Flowers provide color and texture. So does foliage. What is less often considered is that the bark of many trees and large shrubbery can be aesthetically appealing as well. Bark is usually thought of merely as something to cover up the trunks and limbs of the plants that provide all the colorful and textural flowers and foliage.

Coral bark Japanese maple and red twig dogwood (and yellow cultivars, which are  selectively bred varieties) turn color as they defoliate for winter. However, the color is limited to the twigs and smaller stems. Red twig dogwood often gets cut back at the end of winter so that it will produce more twigs for the following winter. Mature stems and trunks are not as interesting.
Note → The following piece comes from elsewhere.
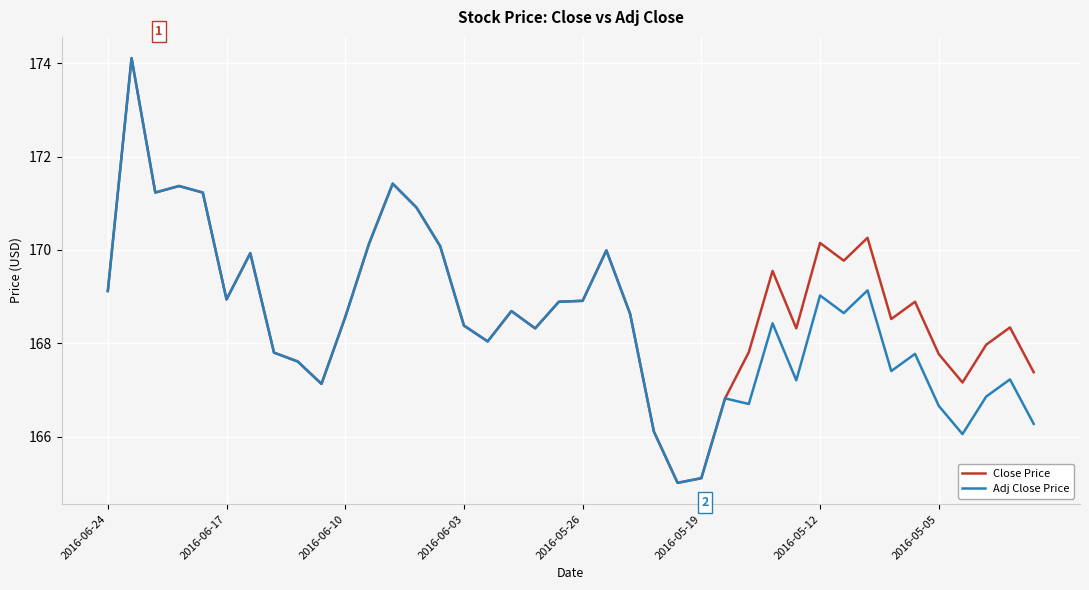

What is the maximum value shown in the chart?

174.1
Palms and yuccas do not actually have bark, but are still texturally interesting. Giant yucca trunks are weirdly sculptural. Mexican fan palm can be  ‘shaven’ to expose lean trunks with a finely textured exterior, but are more often adorned with the intricately patterned thatch of old petiole bases (leaf stalks). Windmill palm is uniquely shaggy with coarse fiber.

Arbutus ‘Marina’ is a madrone that was developed for home gardens. It is compact and symmetrical, with finely textured flaking bark that reveals strikingly smooth cinnamon-colored bark beneath. Larger manzanitas can be pruned up to expose similar bark on a smaller scale. Smooth Arizona cypress looks much like other cypresses, but with strangely  smooth bark on vigorous stems.

The bark of almost all eucalypti is interesting for one reason or another. Even the notorious blue gum, which  gives other eucalypti a bad reputation, peels away in very long strips to reveal smooth bark that fades from green to pink to tan to gray before peeling away to start the process over again. Some eucalypti have blotched bark. Red ironbark has rich brown bark that is uniformly furrowed.

Lemon gum (eucalyptus) and various birches have strikingly white bark. Lemon gum bark is smooth. Birch bark peels away like paper. Because the trees are so slender, they can be planted in groups so that there are more trunks to display the distinctive bark. These are only a few of the many trees that can impress with mere bark.